I have a lot of thoughts on “AI”, but here are a couple quick observations from giving it a fair shake as a tool in the belt of a software developer:

For well documented (but think machine friendly well documented, not like necessarily really non-technically minded human approachable stuff… looking at you Typescript) GPT can really shine. A few examples I have personally had good results with:
- help building a Regex (look, could I go relearn regex syntax for the 60th time? yes… but maybe I never will again)
- Apache eCharts configuration
- Typescript assistance
- MUI theme settings / customization
For tech that is a little more… i dunno, “move fast and break things”? it can really lead you astray by recommending things that are out of date or wrong. I was looking for way to have Next.j be able to run local env with https, and went down a wild goose chase of installing proxy servers etc, but after a while I was like “this feels ridiculous…” and just used plain search and immediately found a new, but not like all that new, setting in the next.js docs that got me just what I was going for with a single startup parameter.

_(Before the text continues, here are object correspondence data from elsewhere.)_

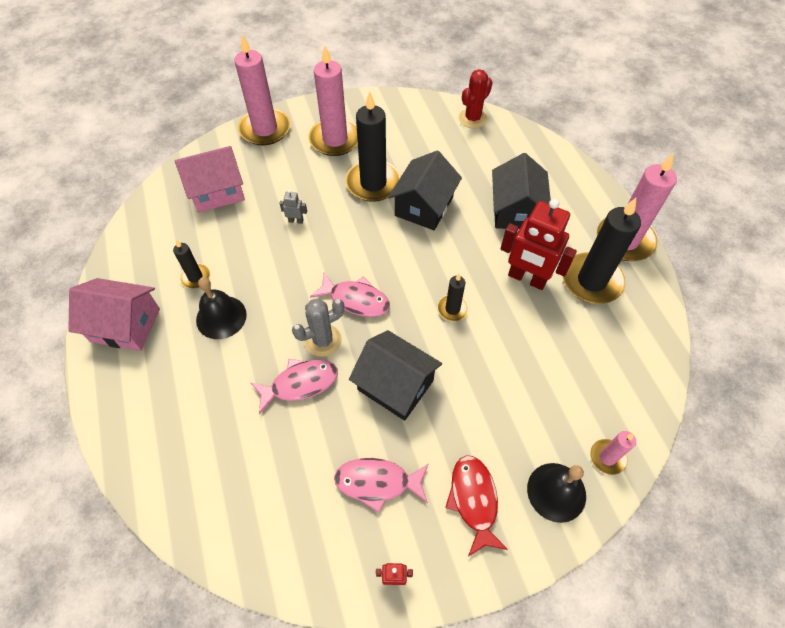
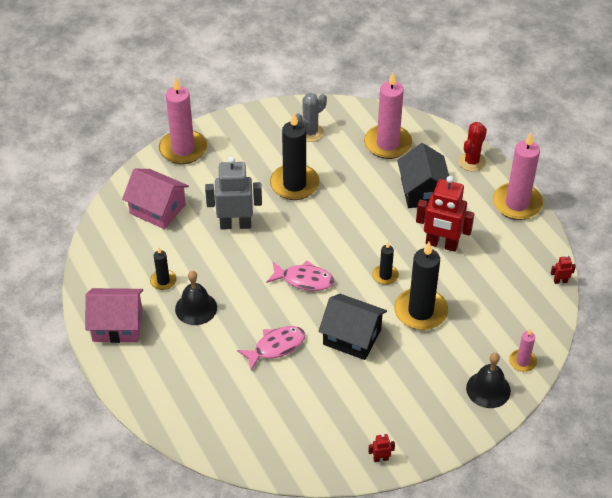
camera: 10 degrees left, 10 degrees down
(217, 191) = (157, 209): pink house -> pink house turned 60 degrees clockwise
(296, 221) = (235, 224): grey robot -> grey robot, size x2.43
(323, 340) = (285, 313): grey cactus -> grey cactus (310, 133)
(335, 139) = (250, 150): pink candle -> pink candle (387, 144)
(377, 482) = (354, 403): pink fish -> none
(424, 206) = (343, 198): black house -> none
(472, 118) = (370, 116): red cactus -> red cactus (471, 162)
(474, 500) = (428, 403): red fish -> none
(591, 281) = (494, 239): black candle -> black candle (420, 311)
(668, 349) = (560, 281): none -> red robot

Maybe these two observations boil down to one. You can trust LLMs a lot more for information about projects with Robust stable documentation specifically, if the tool/library has had a major revision, it seems to just guess at the (usually older?) version. I just tried this for Svelte. All the suggestions were based on v3 whereas v5 is new and also very well documented, but has some fundamental differences. It didn’t tell me its suggestions assumed v3 as context, and presumably because the v5 stuff has a lot less training data, even when I gave it that context its suggestions were not as strong and it mixed in a few v3 type things that weren’t correct.

And of course, yes, if you provide more context either as explicit context input or via the prompt that helps, for sure, but 1, you have to know, and remember, to do that if you’re asking about something that might have that sort of variability or instability and 2, (guessing here) because LLM don’t actually have a any sort of solid data model of the world as compared to a statistical model based around language use, things like software versions are much more permeable boundaries than you might expect.

Leaving aside all question of the ethics of things, which include questionably sourced training data, and all the hidden energy costs, LLMs can be a useful tool. The caveat is that understanding it’s strengths and weaknesses is crucial to using it effectively - same as any tool, I suppose.

If you want more similarly ambivalent commentary this was a good post

add-on / updates

If you want a solid take on why the hype around AI is what it is in spite of its obvious limitations this was a very insightful thread

If you’d like a similar (but more in depth and more negatively concluding) take after giving CoPilot a fair shake for a while check this one out - the followup discussion is worth digging into as well. - I’d specifically highlight this quote, “The benefits of being able to generate correct code faster 80% of the time are small but the costs of generating incorrect code even 1% of the time are high. The entire shift-left movement is about finding and preventing bugs earlier.” This is a really really important point, I think. This sort of cost benefit analysis is crucial and often what is missing in discourse on this topic! On the other hand, without intending to diminish it at all, it sort of characterizes all programing as equally serious or something, which obviously isn’t true. There is plenty of programming where “the costs of generating incorrect code even 1% of the time are” pretty inconsequential, actually.

If not enough of the training data gets an obsolete flag…

Recently encountered a situation where a co-worker used ChatGPT to get started on a color breakdown problem for a data viz chart, the tricky bit was the number of steps of color varied so a fixed set of colors didn’t work. ChatGPT suggested color libs from npm or other js centric solutions, but modern CSS has color-mix and that is was a pretty perfect fit in this case. But thinking about training data sets, it is predictible that chatGPT would suggest what it did, and in that is a lesson. Of course LLMs are going to err on the side of using outdated approaches as more of that content exists in its training data, and very little of that old content was ever updated with something like “you shouldn’t do it this way anymore, new and better ways exist now”.